DUNGAVEL Immigration Detention Centre has always been an open political sore. That sore looks set to continuing festering after the Home Office announced yesterday it had abandoned plans to replace the centre with a new short-term holding facility near Glasgow Airport.

The decision by Renfrewshire Council to reject the application for the new facility means Dungavel will remain open. This begs the question: what happens now? Thirteen years ago, The Herald campaigned vigorously against the Home Office’s policy of imprisoning children and families at Dungavel.

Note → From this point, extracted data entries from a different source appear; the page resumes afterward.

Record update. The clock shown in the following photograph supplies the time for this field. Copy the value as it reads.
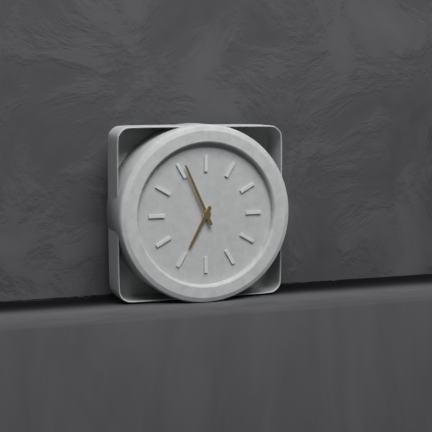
6:56
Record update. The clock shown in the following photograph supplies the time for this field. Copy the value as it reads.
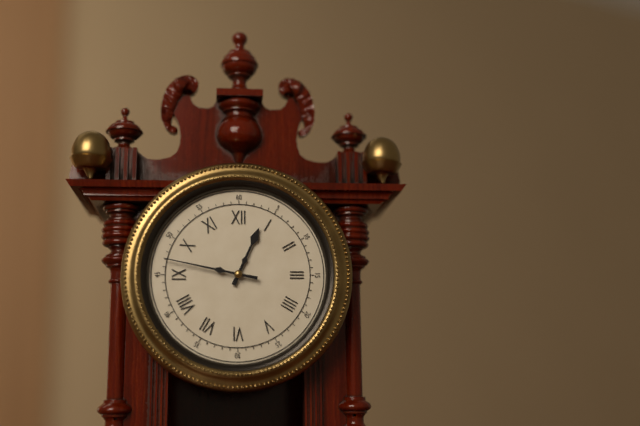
12:47
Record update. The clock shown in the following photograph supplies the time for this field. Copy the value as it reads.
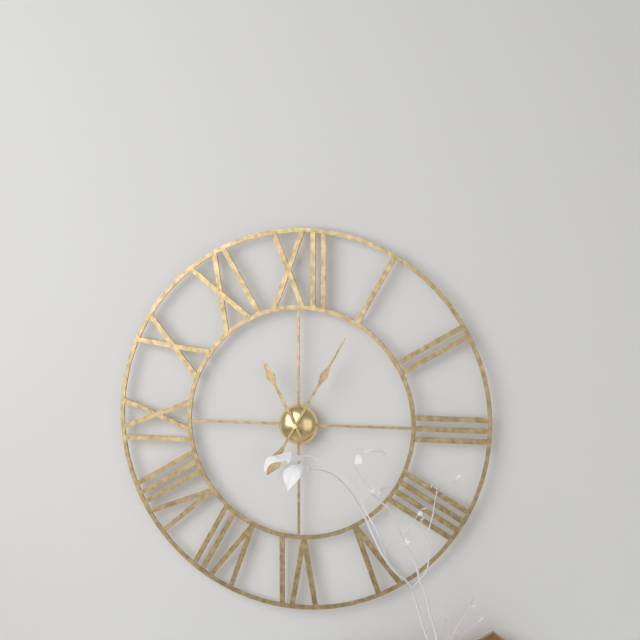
11:05
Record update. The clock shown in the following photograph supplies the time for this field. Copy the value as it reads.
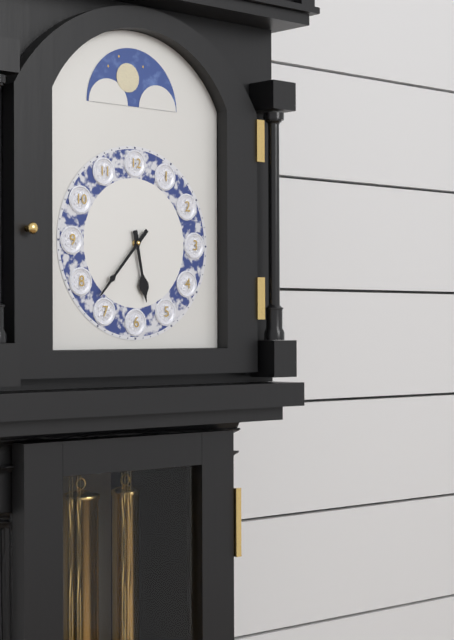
5:37
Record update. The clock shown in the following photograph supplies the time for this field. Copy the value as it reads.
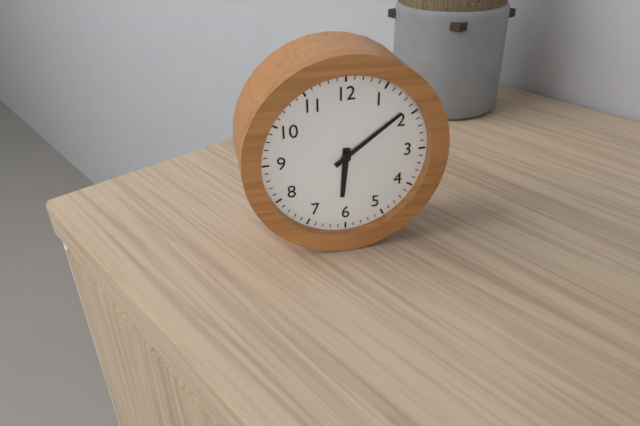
6:09
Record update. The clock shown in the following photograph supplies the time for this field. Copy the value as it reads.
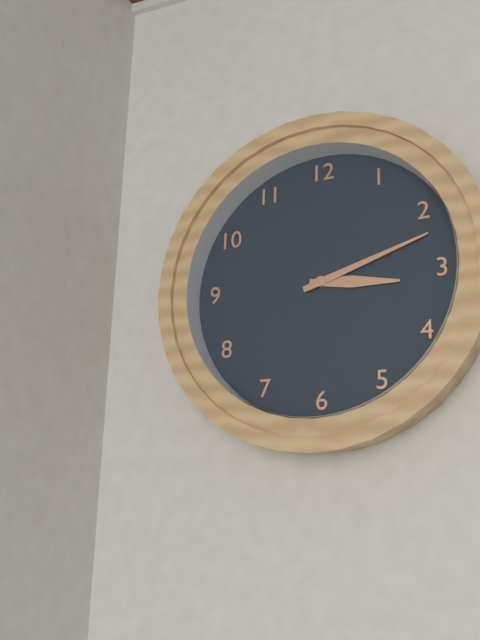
3:12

Our coverage helped bring about a change in policy that led to a 2010 Westminster ruling that families detained north of the Border would be moved to Yarl’s Wood in Bedfordshire to give them access to specialist family, child and support services. For many Scots, Dungavel had become the second most powerful symbol of unwanted UK facilities in Scotland after the Trident base at Faslane.

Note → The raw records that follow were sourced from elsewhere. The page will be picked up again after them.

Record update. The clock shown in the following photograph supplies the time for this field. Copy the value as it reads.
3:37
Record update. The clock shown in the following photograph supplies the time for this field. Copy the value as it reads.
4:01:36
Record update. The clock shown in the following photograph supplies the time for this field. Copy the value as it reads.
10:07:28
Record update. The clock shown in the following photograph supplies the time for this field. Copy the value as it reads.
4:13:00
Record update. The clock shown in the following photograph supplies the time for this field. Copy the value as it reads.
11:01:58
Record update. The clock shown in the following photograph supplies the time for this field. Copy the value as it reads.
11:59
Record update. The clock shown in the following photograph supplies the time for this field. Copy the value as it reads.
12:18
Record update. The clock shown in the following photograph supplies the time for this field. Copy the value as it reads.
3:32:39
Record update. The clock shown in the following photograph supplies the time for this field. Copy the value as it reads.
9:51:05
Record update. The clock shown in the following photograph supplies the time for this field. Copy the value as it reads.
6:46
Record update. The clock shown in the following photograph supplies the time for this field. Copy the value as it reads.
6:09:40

Branded “racist and inhumane”, Dungavel has remained the focus of numerous protests over the treatment of detainees and the length of some detentions. Only yesterday there was yet another reminder of why Dungavel continues to attract so much ire and opposition. Irene Clennel, a woman who has been married to a British man for 27 years, is just the latest high-profile case of someone being held prior to deportation.

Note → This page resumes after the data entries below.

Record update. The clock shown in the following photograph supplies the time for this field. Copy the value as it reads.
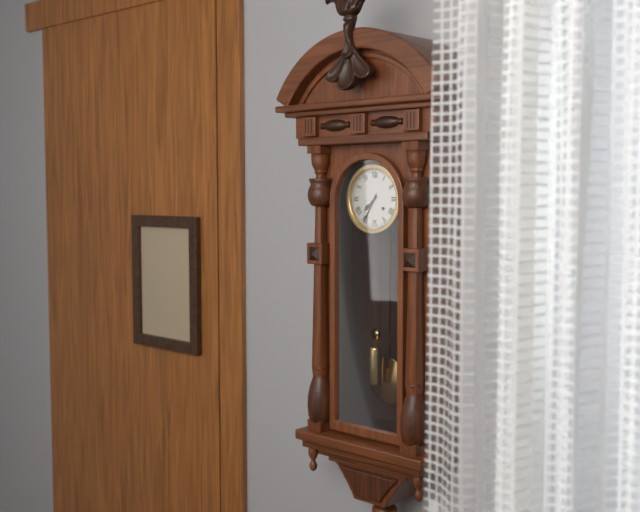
7:35
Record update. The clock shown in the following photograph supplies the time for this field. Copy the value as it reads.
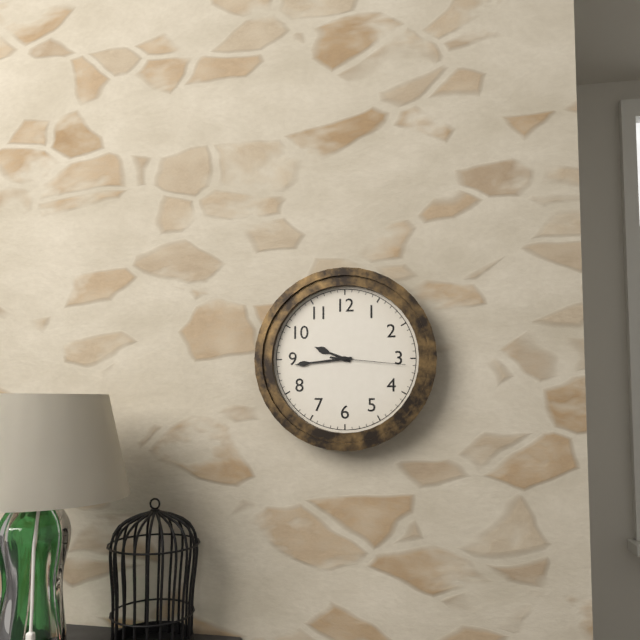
9:44:16
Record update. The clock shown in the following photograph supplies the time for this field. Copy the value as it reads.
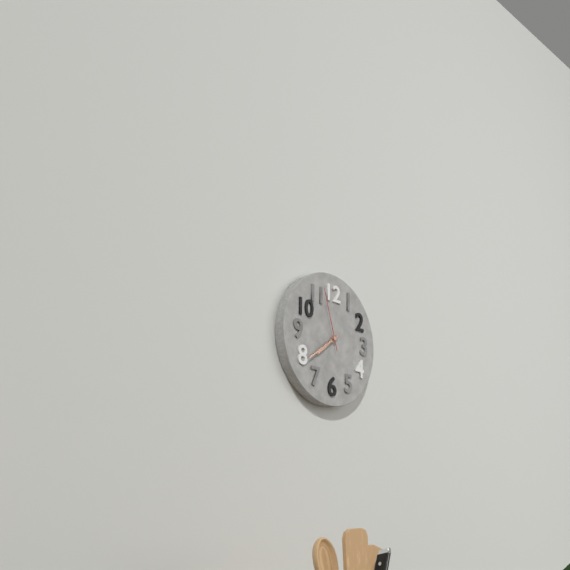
7:39:57
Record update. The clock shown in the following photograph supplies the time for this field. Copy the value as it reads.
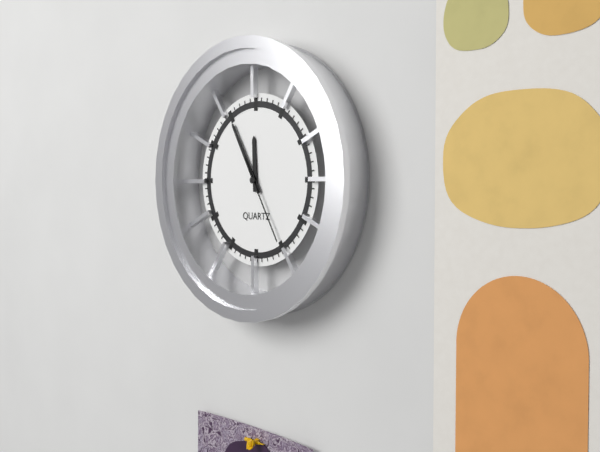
11:55:25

Mrs Clennel, from Durham, was given indefinite leave to remain in the UK after her marriage but periods spent back in Singapore caring for her elderly parents appear to have invalidated her residential status. This is a woman whose husband is British and whose children were born in the UK, but last month she was detained and brought by van to Dungavel House.

Is it any wonder Dungavel has become synonymous with all that is wrong with the UK’s migrant and asylum policies? As Jerome Phelps, director of campaign group Detention Action, said, the Home Office decision to continue with Dungavel means migrants will still be detained indefinitely without time limit in Scotland. It signals, too, that the UK Government is no nearer to fulfilling its promise to reduce the length of time migrants are detained.

From arbitrary detention to dawn raids, to cutting support and leaving people destitute, the history of this policy area is disturbing. The news that Dungavel will remain open means almost certainly that another disquieting chapter in that history is set to be written. The circumstances surrounding the detention of Mrs Clennel is a point in case.

The focus should be on making our migrant and asylum system fairer and more humane but the debate has taken place in a climate of suspicion rather than one that prioritises the humane treatment of fellow human beings.

The granting of refugee status to those fleeing war, persecution or natural disasters is part of being in the company of civilised nations. Dungavel is again making headlines for the wrong reasons. Its presence for now remains a blight on Scotland’s human rights landscape. As such it is likely to continue to be a running political sore.